▸ WHAT NEEDS TO BE DONE
In the text on tardigrades in science fiction, why was the tardigrade's planned role as a cast member on the bridge changed?

▸ TEXT FOR ANALYSIS
________________________________________

Tardigrades have been associated with outer space for a long time. In 2014, the new version of the TV show Cosmos made that association explicit in popular culture. This isn't a new idea, and the game has no greater claim on it than the show does.

Furthermore, the imagery and character designs that the game designer has exhibited as evidence bear little or no resemblance to anything we have seen on screen. If we look at the designer's full argument, part of the logic seems to be something like, "I have a black character! So does Discovery! Coincidence??"

What resemblance there is can be chalked up to both being sci-fi. Go look at TNG. Go look at Stargate. Luminous particle effects in space are a common part of the language, I'd say.

When Discovery ends with naked!Stamets leaving Culber for the hot hot embrace of a big blue space Tardigrade, maybe we can have this conversation. ;)
 
So a giant tardigrade being used for intergalactic space travel in a game and a TV show, both being developed at about the same time is just a coincidence :shrug:

Yes. Given the ongoing public and scientific fascination with the Tardigrade's ability to survive in the vacuum of space, it's not at all surprising that people have thought about it being a space traveler. There is also the fact that the Tardigrade was intended to be a cast member on the bridge but was changed for budgetary reasons; these images are what they came up with when that idea fell through. You wouldn't expect that to be the case if they were stealing someone else's ideas.

There's also the fact that the tardigrade barely appears in the scheme of the show. It's simply not a major concept.

________________________________________

▸ DATA FOR ANALYSIS
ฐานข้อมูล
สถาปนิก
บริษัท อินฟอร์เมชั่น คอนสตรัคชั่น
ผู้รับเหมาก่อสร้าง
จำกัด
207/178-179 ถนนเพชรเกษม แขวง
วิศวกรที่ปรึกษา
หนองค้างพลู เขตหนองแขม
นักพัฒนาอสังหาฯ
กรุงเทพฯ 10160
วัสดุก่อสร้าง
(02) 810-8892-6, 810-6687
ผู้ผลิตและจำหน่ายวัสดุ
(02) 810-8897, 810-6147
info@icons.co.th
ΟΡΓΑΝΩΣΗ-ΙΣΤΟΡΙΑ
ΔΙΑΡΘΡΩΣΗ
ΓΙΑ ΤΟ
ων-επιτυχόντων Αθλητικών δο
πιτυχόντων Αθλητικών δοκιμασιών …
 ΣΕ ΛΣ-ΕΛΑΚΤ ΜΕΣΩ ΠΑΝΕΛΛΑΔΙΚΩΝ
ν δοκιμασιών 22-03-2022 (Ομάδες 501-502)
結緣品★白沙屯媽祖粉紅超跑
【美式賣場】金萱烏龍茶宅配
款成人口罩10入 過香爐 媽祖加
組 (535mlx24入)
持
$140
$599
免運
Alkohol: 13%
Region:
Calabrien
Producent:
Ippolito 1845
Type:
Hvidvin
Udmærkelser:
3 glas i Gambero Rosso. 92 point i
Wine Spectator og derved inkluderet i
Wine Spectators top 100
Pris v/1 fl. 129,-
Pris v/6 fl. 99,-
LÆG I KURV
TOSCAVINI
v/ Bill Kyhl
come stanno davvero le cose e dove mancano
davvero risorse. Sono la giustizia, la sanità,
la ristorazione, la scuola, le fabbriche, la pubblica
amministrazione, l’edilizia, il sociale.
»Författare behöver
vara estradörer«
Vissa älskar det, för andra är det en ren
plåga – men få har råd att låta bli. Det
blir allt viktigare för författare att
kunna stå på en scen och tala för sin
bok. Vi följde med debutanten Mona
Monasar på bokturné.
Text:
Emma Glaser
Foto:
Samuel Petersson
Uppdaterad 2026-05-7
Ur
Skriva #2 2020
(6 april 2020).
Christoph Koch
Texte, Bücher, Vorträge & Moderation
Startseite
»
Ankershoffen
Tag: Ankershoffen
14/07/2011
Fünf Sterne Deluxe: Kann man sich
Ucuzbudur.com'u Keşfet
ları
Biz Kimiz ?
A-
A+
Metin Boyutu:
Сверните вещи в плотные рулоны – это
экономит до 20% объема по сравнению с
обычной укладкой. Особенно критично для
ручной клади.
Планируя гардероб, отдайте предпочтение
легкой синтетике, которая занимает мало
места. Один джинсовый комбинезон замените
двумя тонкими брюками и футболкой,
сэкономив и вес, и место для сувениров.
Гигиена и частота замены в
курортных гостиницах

________________________________________

▸ WRITTEN SOLUTION
It was changed for budgetary reasons.